Nowadays any number of things can lead the state to seize your kids, not the least of which: a bagel.

Photo by Jonathunder, via Wikimedia Commons
Photo by Jonathunder, via Wikimedia Commons
A Pennsylvania mother won a generous settlement yesterday following an incident that took place in April 2010 in which her newborn baby was wrongly abducted from her home by the state’s child welfare services.

At the time, Elizabeth Mort and her husband Alex Rodriguez were confused as to why their three-day-old child was being taken.

Only days later did they learn it was because Mort had failed a hospital drug screen administered either immediately before or after labor, which tested positive for opiates, a narcotic listed federally as a Schedule II drug under the Controlled Substances Act.

Contrary to the test’s findings, Mort was not a drug addict.

Hours before delivering her baby at the Jameson Hospital in New Castle, PA, however, she did make the unfortunate mistake of chowing down an “everything” bagel from Dunkin Donuts topped with poppy seeds, causing the drug screen to register a false positive.

The state kept the newborn infant for five days, returning the child only after no evidence could be found indicating that the mother had used illegal drugs.

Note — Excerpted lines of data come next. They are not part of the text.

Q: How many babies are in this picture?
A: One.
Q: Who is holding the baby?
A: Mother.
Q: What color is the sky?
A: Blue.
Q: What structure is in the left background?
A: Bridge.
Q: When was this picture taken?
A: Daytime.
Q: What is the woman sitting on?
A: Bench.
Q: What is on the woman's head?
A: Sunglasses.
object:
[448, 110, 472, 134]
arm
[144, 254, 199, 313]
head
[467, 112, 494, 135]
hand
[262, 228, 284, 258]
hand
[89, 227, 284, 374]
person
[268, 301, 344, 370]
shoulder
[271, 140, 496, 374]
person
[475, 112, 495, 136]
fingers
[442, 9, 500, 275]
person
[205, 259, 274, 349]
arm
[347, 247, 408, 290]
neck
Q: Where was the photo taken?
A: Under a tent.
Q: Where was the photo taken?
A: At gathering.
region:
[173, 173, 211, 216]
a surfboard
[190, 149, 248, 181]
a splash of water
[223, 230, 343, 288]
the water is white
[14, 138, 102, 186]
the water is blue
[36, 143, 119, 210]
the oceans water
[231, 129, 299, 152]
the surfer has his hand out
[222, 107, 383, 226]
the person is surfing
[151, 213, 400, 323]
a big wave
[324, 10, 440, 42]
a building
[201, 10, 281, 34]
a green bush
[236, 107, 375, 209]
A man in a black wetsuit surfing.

“The lawsuit alleged Mort was never told in the hospital that she had failed a drug test, nor was she asked if she had eaten anything that could have affected the test results,” reported the Associated Press.

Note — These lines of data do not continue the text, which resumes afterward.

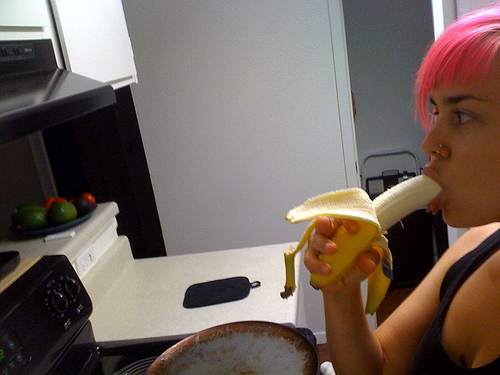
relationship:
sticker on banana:
[381, 254, 392, 279] [280, 167, 443, 315]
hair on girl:
[413, 6, 499, 134] [303, 3, 497, 374]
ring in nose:
[436, 143, 444, 157] [421, 115, 451, 163]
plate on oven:
[144, 319, 319, 374] [1, 251, 318, 375]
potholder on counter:
[181, 276, 262, 308] [87, 239, 302, 351]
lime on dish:
[46, 201, 78, 224] [10, 201, 103, 238]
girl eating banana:
[303, 3, 497, 374] [280, 167, 443, 315]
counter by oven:
[87, 239, 302, 351] [1, 251, 318, 375]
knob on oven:
[49, 288, 73, 315] [1, 251, 318, 375]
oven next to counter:
[1, 251, 318, 375] [87, 239, 302, 351]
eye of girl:
[452, 109, 475, 125] [303, 3, 497, 374]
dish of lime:
[10, 201, 103, 238] [46, 201, 78, 224]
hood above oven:
[0, 37, 117, 149] [1, 251, 318, 375]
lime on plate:
[46, 201, 78, 224] [144, 319, 319, 374]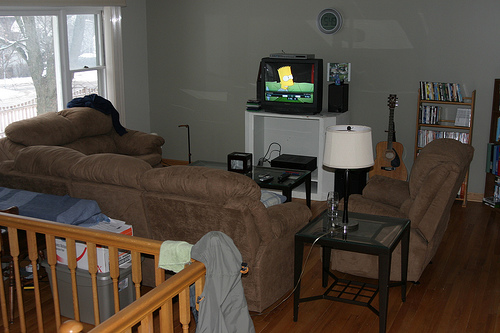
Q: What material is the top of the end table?
A: Glass.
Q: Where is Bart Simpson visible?
A: TV on mantle.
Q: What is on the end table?
A: Lamp.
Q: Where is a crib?
A: Behind sofa.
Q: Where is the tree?
A: Outside window.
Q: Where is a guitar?
A: Right of mantle.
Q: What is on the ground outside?
A: Snow.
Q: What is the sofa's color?
A: Brown.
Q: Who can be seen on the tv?
A: Bart Simpson.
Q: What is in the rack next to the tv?
A: DVDs.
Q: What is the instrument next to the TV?
A: Guitar.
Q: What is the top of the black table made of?
A: Glass.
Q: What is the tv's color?
A: Black.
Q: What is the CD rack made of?
A: Wood.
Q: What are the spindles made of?
A: Wood.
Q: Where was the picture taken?
A: In a living room.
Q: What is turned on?
A: TV screen.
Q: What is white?
A: Lampshade.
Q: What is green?
A: Blanket.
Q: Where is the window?
A: To the left.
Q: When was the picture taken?
A: Daytime.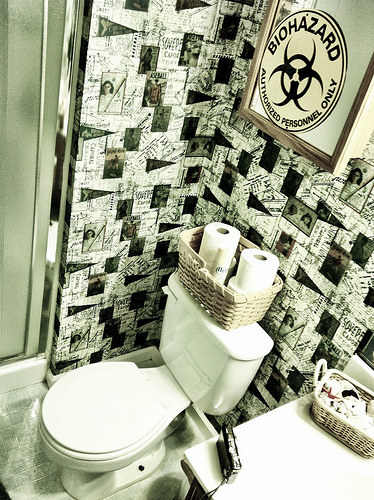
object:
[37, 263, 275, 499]
toilet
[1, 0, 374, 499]
bathroom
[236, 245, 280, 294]
toilet paper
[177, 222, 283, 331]
basket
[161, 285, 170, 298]
handle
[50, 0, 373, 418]
wallpaper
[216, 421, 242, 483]
camera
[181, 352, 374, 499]
counter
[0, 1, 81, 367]
door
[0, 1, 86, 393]
shower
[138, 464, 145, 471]
bolt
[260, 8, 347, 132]
picture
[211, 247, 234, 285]
can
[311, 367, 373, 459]
basket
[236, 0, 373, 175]
mirror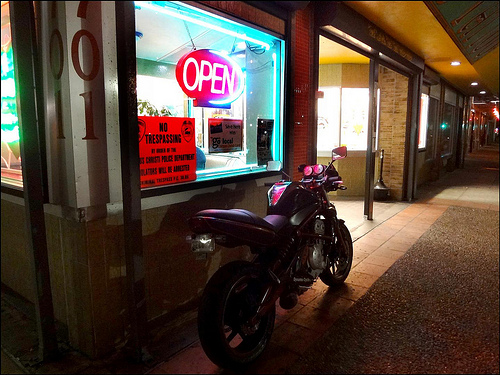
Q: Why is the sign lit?
A: The store is open.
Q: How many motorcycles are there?
A: 1.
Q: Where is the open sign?
A: In the window.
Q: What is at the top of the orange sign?
A: No Trespassing.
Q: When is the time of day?
A: Night.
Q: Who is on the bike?
A: No one.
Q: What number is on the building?
A: 701.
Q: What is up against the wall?
A: Motorcycle.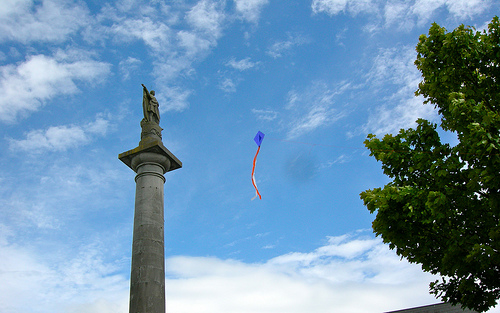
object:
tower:
[118, 84, 184, 309]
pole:
[117, 83, 185, 312]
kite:
[249, 125, 265, 201]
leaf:
[377, 192, 419, 210]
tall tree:
[359, 14, 500, 310]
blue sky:
[287, 136, 337, 180]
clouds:
[2, 2, 498, 307]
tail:
[251, 146, 262, 201]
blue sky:
[187, 197, 247, 226]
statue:
[140, 83, 165, 140]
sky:
[0, 0, 499, 310]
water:
[139, 83, 164, 144]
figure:
[118, 83, 183, 171]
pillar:
[132, 158, 165, 313]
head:
[149, 90, 155, 96]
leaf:
[390, 146, 432, 173]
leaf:
[374, 148, 384, 158]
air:
[190, 47, 333, 300]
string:
[250, 148, 262, 201]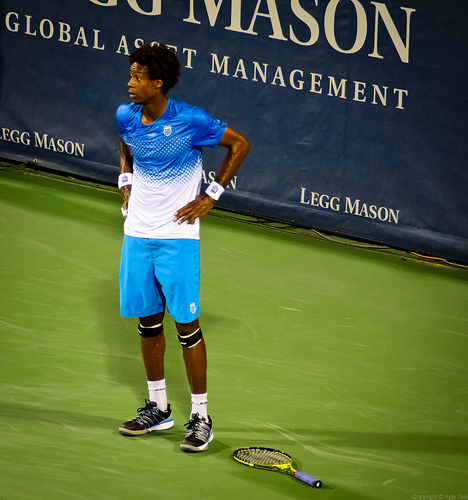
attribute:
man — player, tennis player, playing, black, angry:
[115, 43, 251, 453]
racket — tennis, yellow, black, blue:
[233, 447, 321, 489]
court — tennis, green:
[1, 97, 465, 498]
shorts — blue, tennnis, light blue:
[120, 234, 203, 324]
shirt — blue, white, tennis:
[115, 101, 228, 241]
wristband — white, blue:
[206, 181, 225, 200]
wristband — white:
[118, 172, 134, 189]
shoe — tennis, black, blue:
[180, 413, 214, 453]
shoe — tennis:
[120, 400, 175, 436]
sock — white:
[147, 378, 170, 413]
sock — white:
[189, 392, 212, 427]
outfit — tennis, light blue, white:
[116, 100, 228, 325]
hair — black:
[127, 43, 182, 95]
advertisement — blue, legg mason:
[2, 0, 467, 270]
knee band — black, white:
[137, 324, 165, 338]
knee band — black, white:
[178, 328, 203, 350]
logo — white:
[189, 302, 198, 315]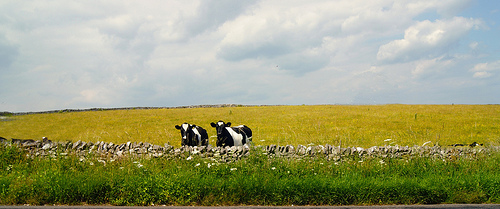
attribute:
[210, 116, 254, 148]
cow —  Two, present, adult, black, white, chill, thinking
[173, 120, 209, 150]
cow — black, small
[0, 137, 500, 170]
wall — rocky, long, low, stone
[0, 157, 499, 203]
grass — tall, weedy, green, dark, yellow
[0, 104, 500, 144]
field — large, yellow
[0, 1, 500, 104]
sky — blue, gray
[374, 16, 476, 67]
cloud — white, puffy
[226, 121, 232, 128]
ear — black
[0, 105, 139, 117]
trees — green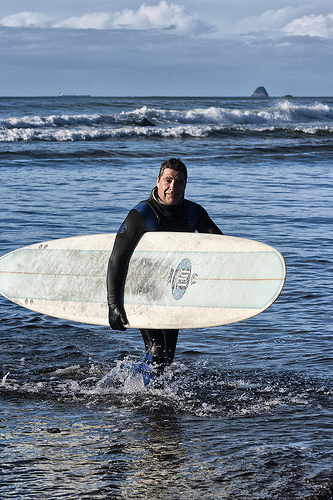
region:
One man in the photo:
[0, 130, 304, 408]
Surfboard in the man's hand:
[0, 220, 289, 330]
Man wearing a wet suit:
[93, 146, 231, 391]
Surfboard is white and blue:
[0, 221, 314, 343]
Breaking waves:
[0, 106, 327, 161]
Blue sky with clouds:
[5, 5, 331, 101]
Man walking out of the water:
[34, 126, 267, 430]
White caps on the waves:
[195, 106, 326, 125]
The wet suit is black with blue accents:
[102, 186, 220, 380]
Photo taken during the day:
[0, 11, 318, 496]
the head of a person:
[153, 156, 190, 205]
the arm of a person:
[100, 202, 148, 307]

As Gawker explains, “federal standards set the minimum detection rate at 2,000 nanograms per milliliter. Unfortunately for Mort, Jameson Hospital’s drug test… uses a minimum of 300 nanograms.”

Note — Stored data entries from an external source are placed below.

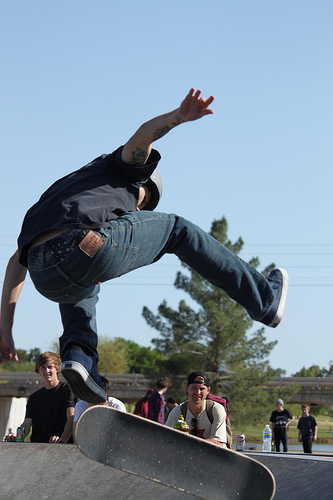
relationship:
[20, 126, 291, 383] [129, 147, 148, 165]
man has tattoo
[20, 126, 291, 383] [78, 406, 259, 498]
man on skateboard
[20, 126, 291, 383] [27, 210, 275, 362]
man wearing jeans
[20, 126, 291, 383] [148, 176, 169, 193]
man wearing cap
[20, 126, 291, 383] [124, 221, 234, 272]
man wearing jeans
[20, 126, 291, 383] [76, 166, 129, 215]
man wearing shirt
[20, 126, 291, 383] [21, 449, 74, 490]
man on ramp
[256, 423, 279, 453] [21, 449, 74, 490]
bottle on ramp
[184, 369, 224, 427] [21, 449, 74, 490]
boy on ramp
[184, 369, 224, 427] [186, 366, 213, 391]
boy wearing hat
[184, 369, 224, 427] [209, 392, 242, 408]
boy wearing backpack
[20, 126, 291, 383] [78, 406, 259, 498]
man riding skateboard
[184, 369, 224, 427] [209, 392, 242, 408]
boy has backpack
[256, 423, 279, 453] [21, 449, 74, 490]
bottle close to ramp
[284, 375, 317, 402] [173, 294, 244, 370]
tracks close tree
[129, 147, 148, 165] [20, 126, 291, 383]
tattoo close man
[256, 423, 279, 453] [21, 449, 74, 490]
bottle above ramp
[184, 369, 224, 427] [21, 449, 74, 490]
boy close to ramp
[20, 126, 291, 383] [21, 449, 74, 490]
man above ramp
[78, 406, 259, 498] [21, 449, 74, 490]
skateboard above ramp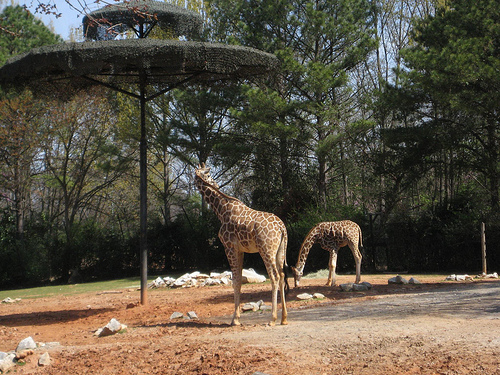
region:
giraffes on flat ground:
[62, 137, 434, 348]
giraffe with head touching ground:
[290, 207, 386, 314]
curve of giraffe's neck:
[286, 216, 331, 291]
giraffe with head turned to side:
[176, 147, 303, 327]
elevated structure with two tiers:
[10, 0, 277, 271]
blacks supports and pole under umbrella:
[56, 56, 201, 308]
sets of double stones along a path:
[165, 272, 442, 357]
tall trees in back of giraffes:
[146, 45, 442, 325]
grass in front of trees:
[16, 190, 137, 295]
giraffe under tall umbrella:
[26, 2, 287, 319]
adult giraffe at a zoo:
[175, 153, 303, 335]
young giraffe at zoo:
[286, 208, 397, 309]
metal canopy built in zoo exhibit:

In October 2010, the American Civil Liberties Union of Pennsylvania filed a lawsuit on the parents’ behalf listing the Lawrence County Children and Youth Services (LCCYS) and Jameson Health System as defendants.

The suit alleged, “caseworkers and a police officer arrived unannounced at their door with a court order to remove their three-day-old infant,” and that during the five-day interim before the entities admitted their mistake, “Mort and Rodriguez… were forced to experience the unthinkable: The forcible seizure of their infant daughter by the state without any justification and the fear that they might not get her back.”

According to the suit, “Jameson requires all obstetrical patients admitted to the maternity care center at Jameson’s North Campus to undergo a urine drug screen (“UDS”) in order to identify those newborns with potential to demonstrate symptoms of drug withdrawal and to require special observation and treatment.”

On Tuesday, LCCYS and Jameson Hospital paid out a $143,500 reward to the parents, a victory the ACLU hopes will prevent similar wrongful abductions in the future. According to the Associated Press, ACLU staff attorney Sara Rose stated, “We hope that this case will encourage hospitals that routinely test pregnant women for drug use to reconsider that practice due to the harm that can result from false positives.”

This is yet another example of child welfare services working underhandedly in concert with so-called authorities and health practitioners to literally kidnap children from their parents.

In April, we reported on the state of California’s abduction of Baby Sammy for what amounted to little more than his parents wanting a second medical opinion.

This story also illustrates the collectivist mindset being promulgated and embraced by the left, the most recent instance of which had MSNBC host and Associate Professor of Politics Melissa Harris-Perry declaring all children belong to the “community,” in other words, to the state. “We have to break through our private idea that kids belong to their parents or kids belong to their families,” Harris-Perry recently stated in an awkward 30-second indoctrination piece aired during breaks on MSNBC.